Ireland: C&C Group Succumbs to Investor Pressure

Under pressure from US hedge fund Engine Capital, which holds just under 5% of C&C Group, the Irish beer and cider manufacturer, marketer, and distributor has agreed to "commence a process" to appoint a non-executive director to its board with "capital expertise" from a shortlist created by Engine Capital.

On June 7, just two months ago, CEO Patrick McMahon was forced to step down immediately after the company disclosed "accounting mistakes," "errors of judgment," and "failures in the Group's reporting framework." This led C&C Group to make retrospective charges totaling EUR 17 million (USD 18 million) to previously reported financial statements. These adjustments included an underlying operating profit correction of EUR 5 million and an exceptional charge of EUR 12 million related to "onerous apple contracts."

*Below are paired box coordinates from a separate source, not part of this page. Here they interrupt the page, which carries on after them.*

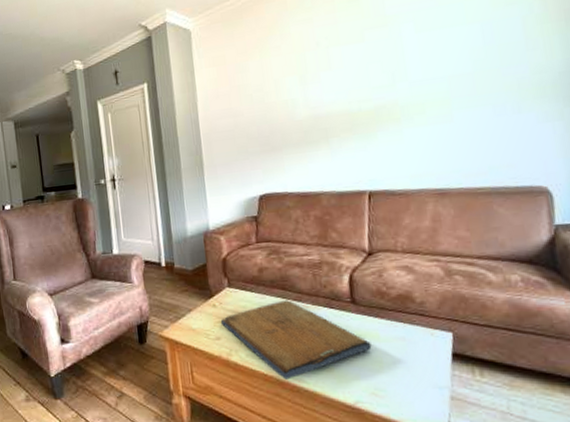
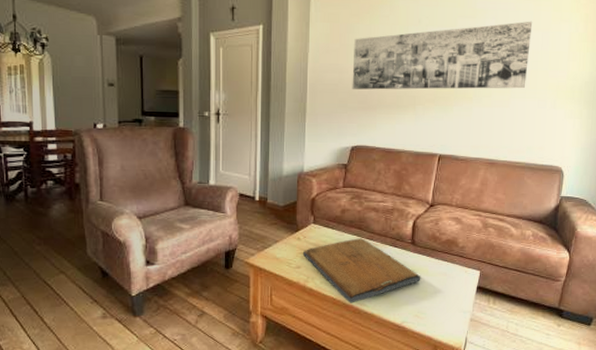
wall art: none [245,14,472,132] -> present [352,21,533,90]

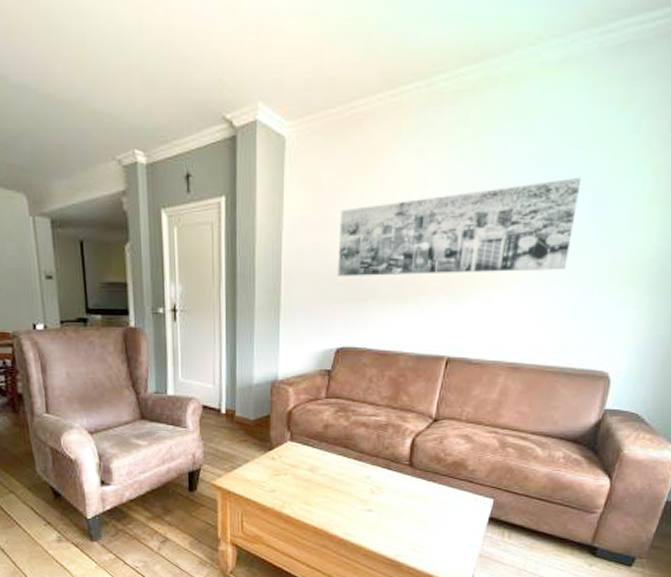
religious icon: present [303,238,421,303] -> none [279,458,420,533]

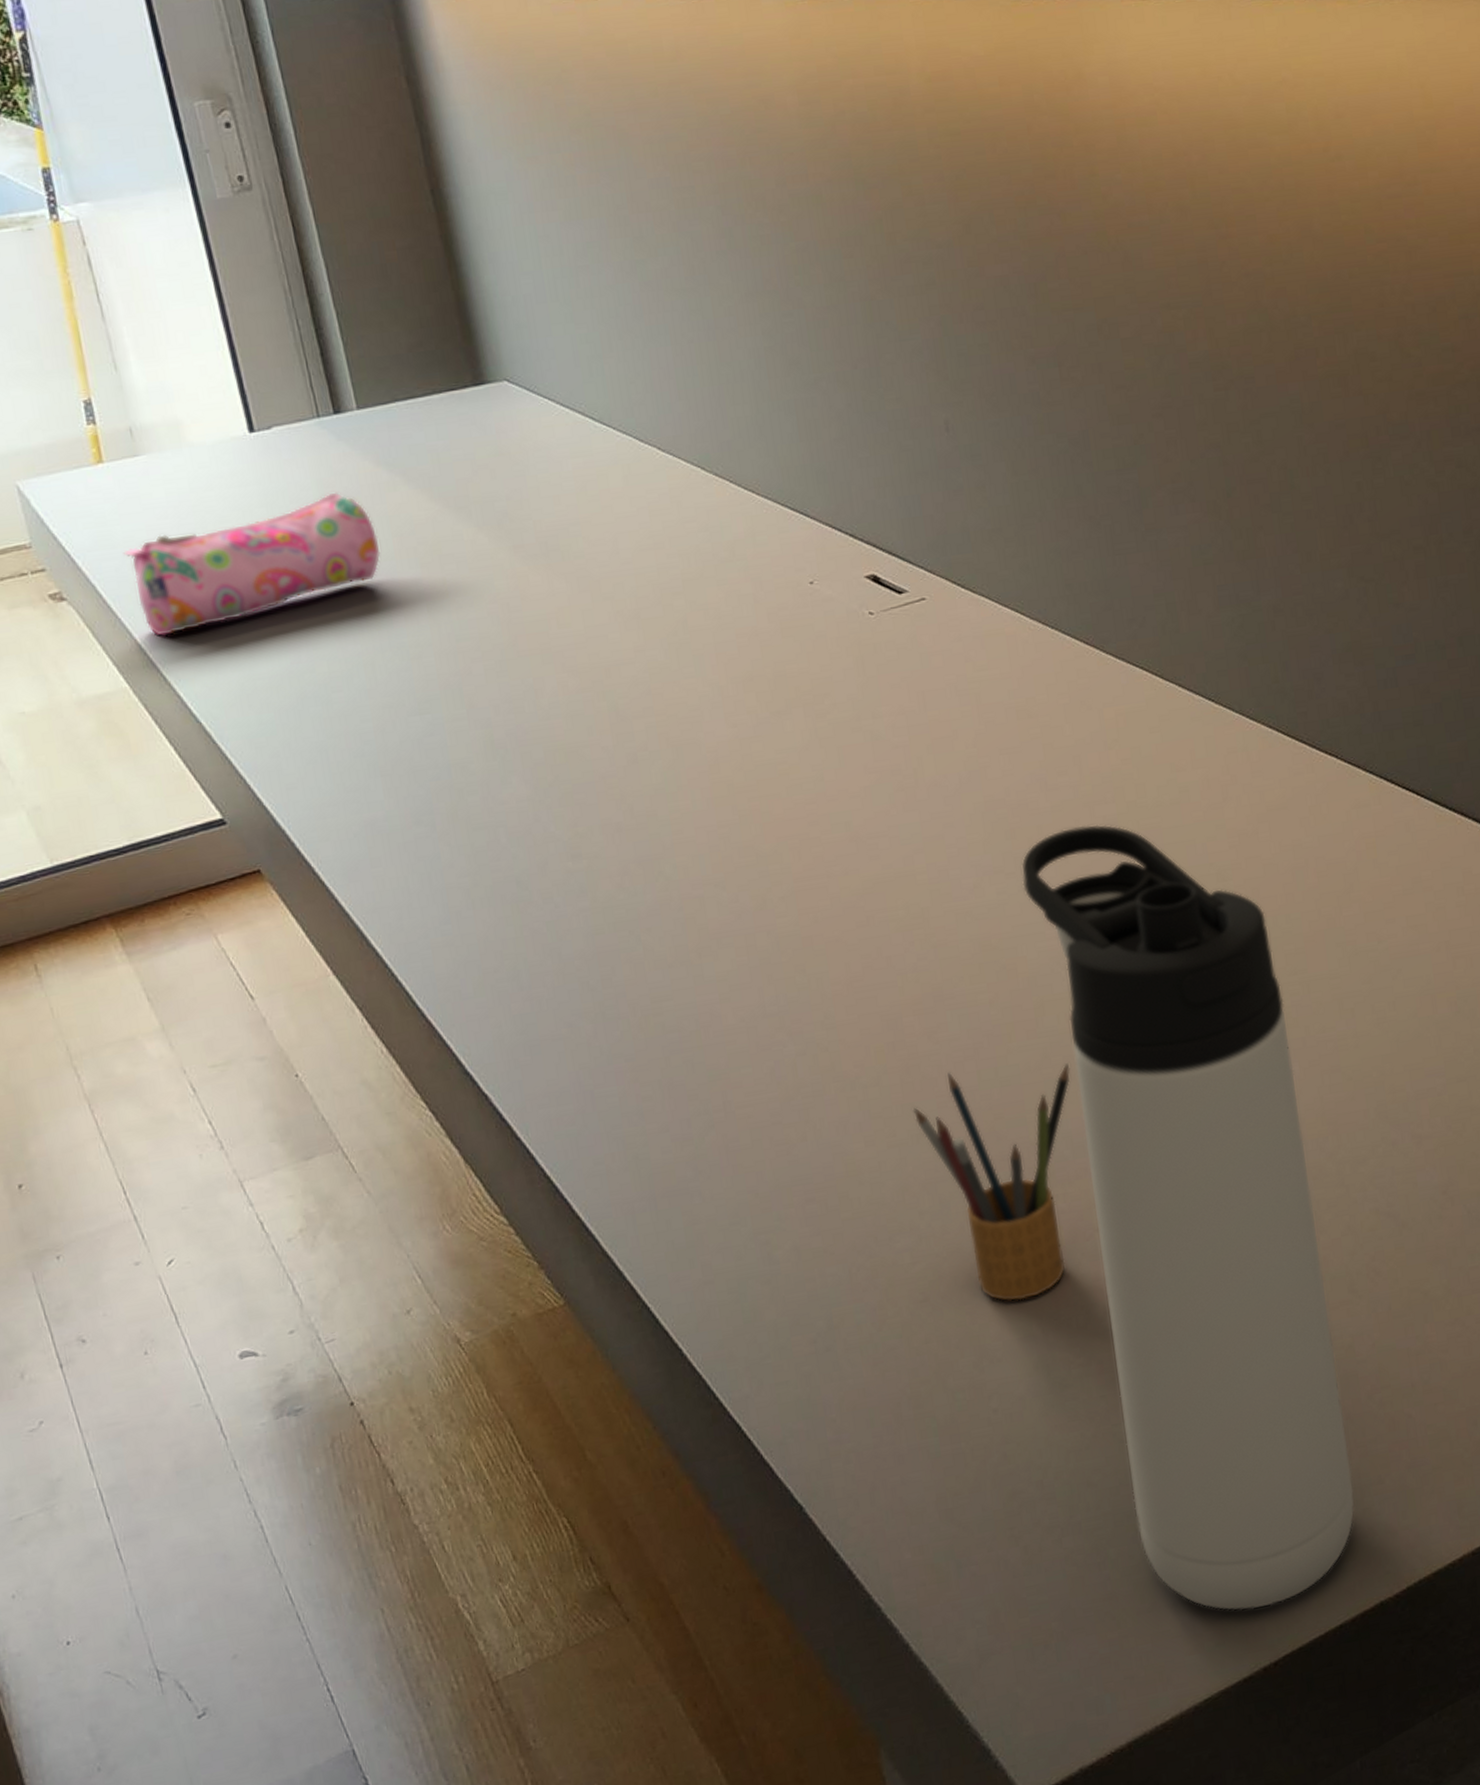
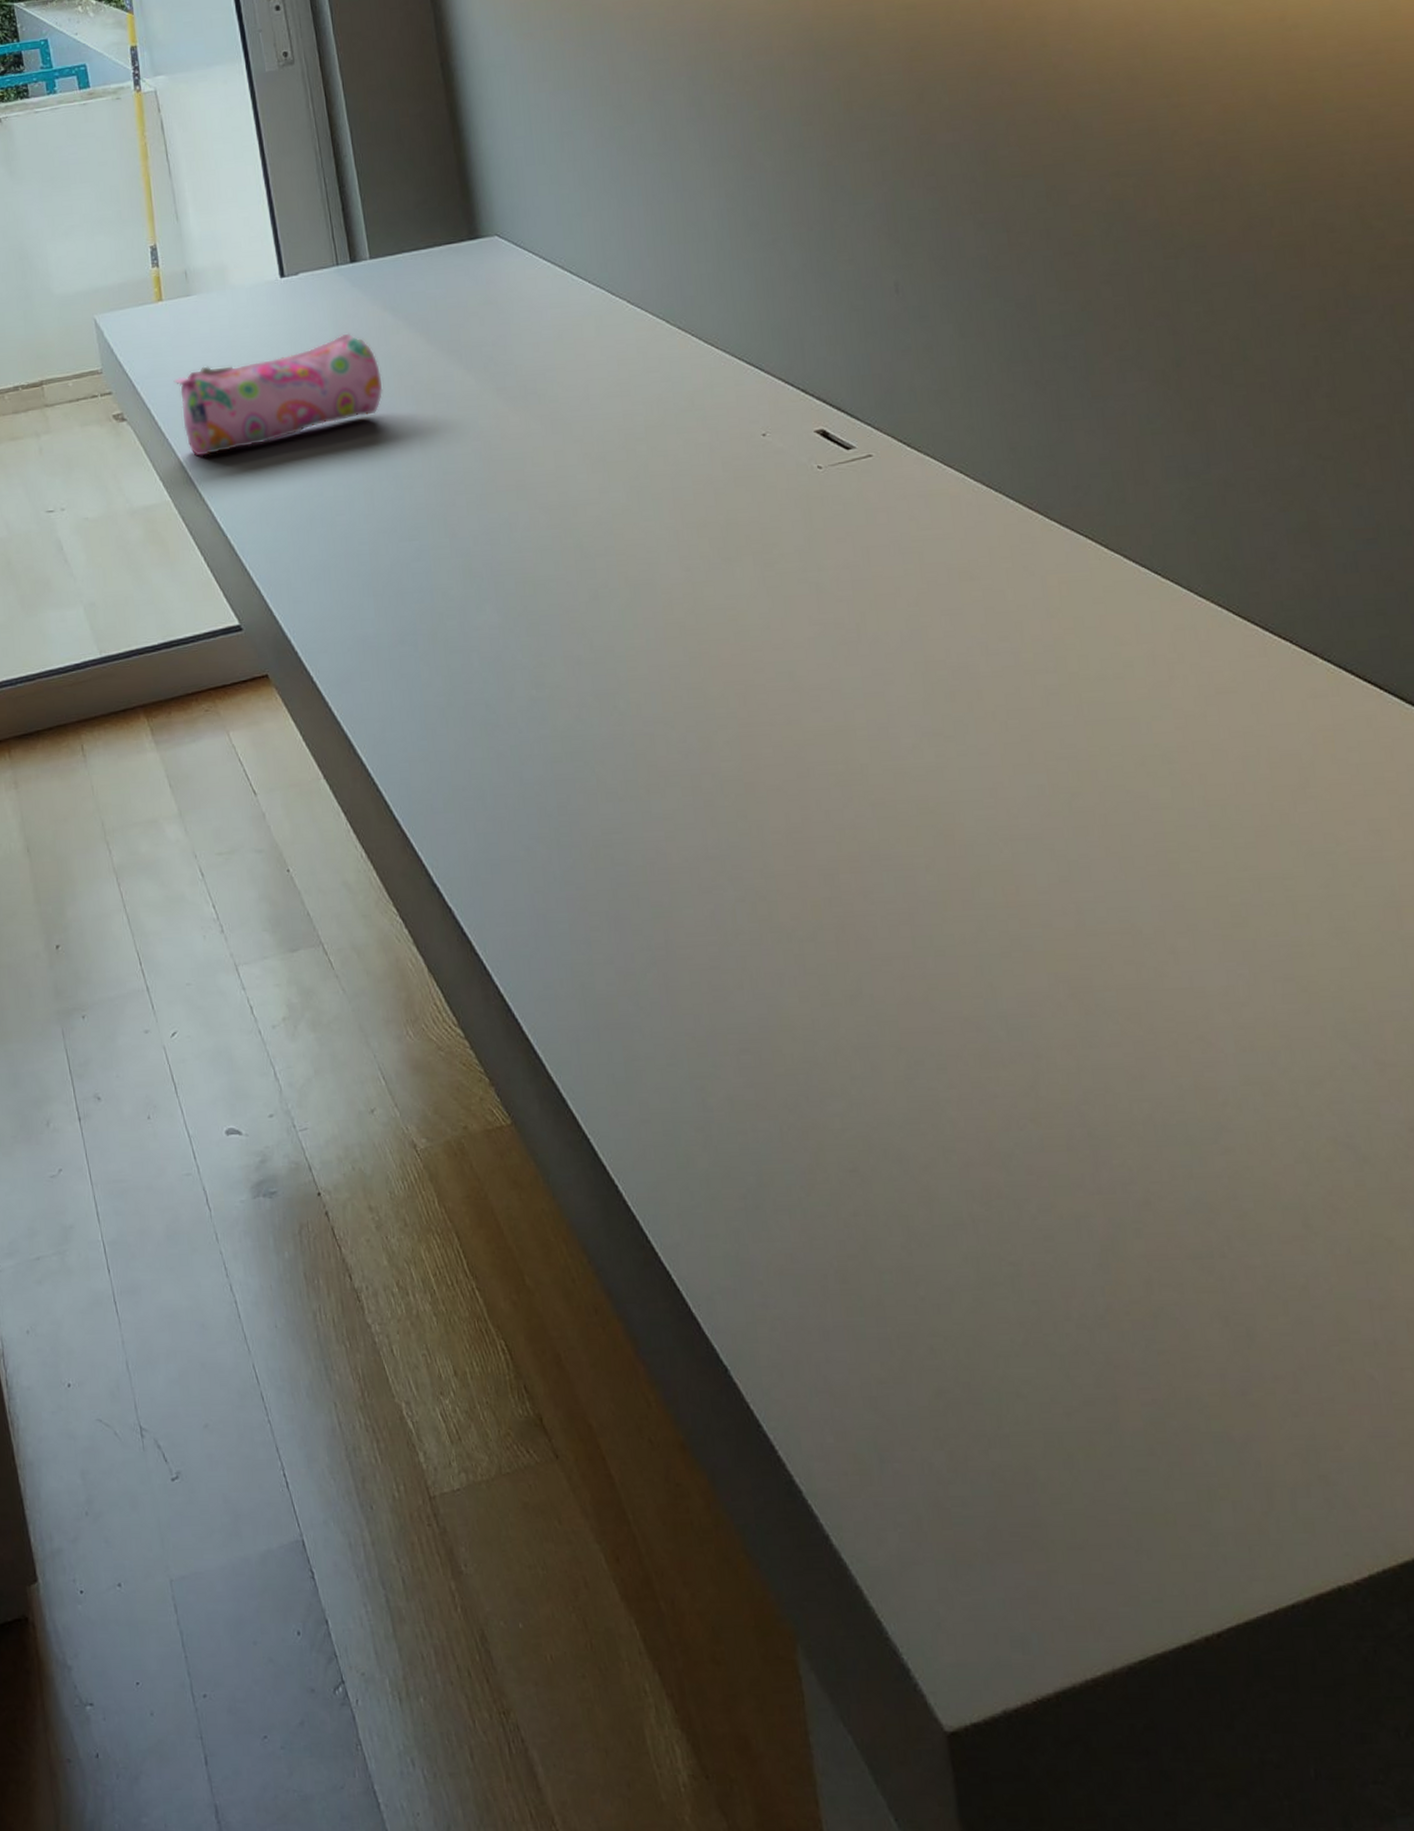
pencil box: present [912,1063,1071,1301] -> none [847,935,1007,1185]
thermos bottle: present [1021,824,1354,1611] -> none [960,694,1309,1568]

Shortly after these revelations, Engine Capital issued an open letter accusing C&C Group of "succession missteps, strategic errors, execution blunders, and an inability to return to its higher historical earnings profile." The hedge fund criticized the maker of Tennent’s beer and Bulmers cider for having had four CEOs in less than four years, further exacerbating uncertainty and execution risks. Engine Capital also urged C&C to conduct a business review "aimed at a sale."

Engine Capital had nominated two candidates for director positions, with the vote scheduled for the AGM on August 15. However, after reaching an agreement with C&C Group to appoint one non-executive director with "capital expertise" from its shortlist, Engine Capital has withdrawn its proposed nominees.

In a statement to investors, C&C Group announced, "Engine has confirmed it will vote in support of all resolutions proposed at the AGM in line with the board’s recommendations."